How could Paul Krugman, winner of the Nobel Prize in economics and author of generally excellent columns in the New York Times, get it so wrong? His column last Sunday--"Reagan Did It"--which stated that "the prime villains behind the mess we're in were Reagan and his circle of advisers," is perverse in shifting blame from the obvious villains closer at hand.

It is disingenuous to ignore the fact that the derivatives scams at the heart of the economic meltdown didn't exist in President Reagan's time. The huge expansion in collateralized mortgage and other debt, the bubble that burst, was the direct result of enabling deregulatory legislation pushed through during the Clinton years.

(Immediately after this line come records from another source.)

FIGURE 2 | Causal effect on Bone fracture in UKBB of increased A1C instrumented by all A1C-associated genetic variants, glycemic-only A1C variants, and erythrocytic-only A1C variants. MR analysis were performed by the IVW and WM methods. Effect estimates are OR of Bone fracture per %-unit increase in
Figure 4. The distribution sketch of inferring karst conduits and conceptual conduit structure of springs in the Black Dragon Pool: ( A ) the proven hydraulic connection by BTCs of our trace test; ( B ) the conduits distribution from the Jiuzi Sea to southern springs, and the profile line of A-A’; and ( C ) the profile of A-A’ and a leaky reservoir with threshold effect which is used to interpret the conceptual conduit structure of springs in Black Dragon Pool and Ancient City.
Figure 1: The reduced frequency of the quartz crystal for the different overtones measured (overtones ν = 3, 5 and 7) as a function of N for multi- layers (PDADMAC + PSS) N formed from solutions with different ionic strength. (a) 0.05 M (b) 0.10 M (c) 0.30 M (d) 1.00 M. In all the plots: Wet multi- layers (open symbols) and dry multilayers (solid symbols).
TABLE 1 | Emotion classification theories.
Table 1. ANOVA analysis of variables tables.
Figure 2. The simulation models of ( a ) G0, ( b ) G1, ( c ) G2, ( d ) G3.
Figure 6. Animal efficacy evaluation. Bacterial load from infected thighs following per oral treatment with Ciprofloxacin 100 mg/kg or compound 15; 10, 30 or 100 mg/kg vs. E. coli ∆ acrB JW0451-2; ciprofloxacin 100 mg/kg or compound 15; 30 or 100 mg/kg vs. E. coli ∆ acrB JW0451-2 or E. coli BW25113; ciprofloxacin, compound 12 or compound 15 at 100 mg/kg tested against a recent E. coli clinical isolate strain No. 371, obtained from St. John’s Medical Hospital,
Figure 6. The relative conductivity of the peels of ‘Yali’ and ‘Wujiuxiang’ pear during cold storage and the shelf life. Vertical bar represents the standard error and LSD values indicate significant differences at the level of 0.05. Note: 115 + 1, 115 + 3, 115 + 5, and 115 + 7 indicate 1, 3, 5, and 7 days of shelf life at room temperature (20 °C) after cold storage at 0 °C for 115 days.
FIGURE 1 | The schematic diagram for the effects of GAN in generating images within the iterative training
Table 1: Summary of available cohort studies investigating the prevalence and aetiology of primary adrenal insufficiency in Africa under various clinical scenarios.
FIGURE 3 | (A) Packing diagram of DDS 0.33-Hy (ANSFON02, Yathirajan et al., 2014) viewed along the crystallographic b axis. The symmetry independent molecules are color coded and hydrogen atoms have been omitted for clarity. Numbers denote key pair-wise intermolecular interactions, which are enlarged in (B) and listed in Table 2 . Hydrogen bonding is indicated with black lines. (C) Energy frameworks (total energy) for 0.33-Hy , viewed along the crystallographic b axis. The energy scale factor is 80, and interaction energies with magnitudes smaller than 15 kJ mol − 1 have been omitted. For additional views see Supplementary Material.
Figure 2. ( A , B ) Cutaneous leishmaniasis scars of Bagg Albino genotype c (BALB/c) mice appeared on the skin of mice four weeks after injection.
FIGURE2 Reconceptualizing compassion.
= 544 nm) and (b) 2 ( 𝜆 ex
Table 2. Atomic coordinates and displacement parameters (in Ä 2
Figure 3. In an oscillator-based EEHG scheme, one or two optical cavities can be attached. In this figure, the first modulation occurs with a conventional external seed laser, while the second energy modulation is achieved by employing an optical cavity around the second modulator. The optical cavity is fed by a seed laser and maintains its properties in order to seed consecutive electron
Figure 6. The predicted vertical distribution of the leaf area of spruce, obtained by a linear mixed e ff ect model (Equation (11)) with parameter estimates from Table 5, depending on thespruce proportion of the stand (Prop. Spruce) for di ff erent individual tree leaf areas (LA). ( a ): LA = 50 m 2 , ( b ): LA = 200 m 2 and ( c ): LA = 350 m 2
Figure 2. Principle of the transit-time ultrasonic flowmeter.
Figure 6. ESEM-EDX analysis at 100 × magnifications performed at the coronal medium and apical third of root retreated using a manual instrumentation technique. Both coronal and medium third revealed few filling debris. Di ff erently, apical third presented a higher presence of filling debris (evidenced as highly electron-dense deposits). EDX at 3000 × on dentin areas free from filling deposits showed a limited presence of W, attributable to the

Ronald Reagan's signing off on legislation easing mortgage requirements back in 1982 pales in comparison to the damage wrought fifteen years later by a cabal of powerful Democrats and Republicans who enabled the wave of newfangled financial gimmicks that resulted in the economic collapse. Reagan didn't do it, but Clinton-era Treasury Secretaries Robert Rubin and Lawrence Summers, now a top economic adviser in the Obama White House, did. They, along with then-Fed Chairman Alan Greenspan and Republican congressional leaders James Leach and Phil Gramm, blocked any effective regulation of the over-the-counter derivatives that turned into the toxic assets now being paid for with tax dollars.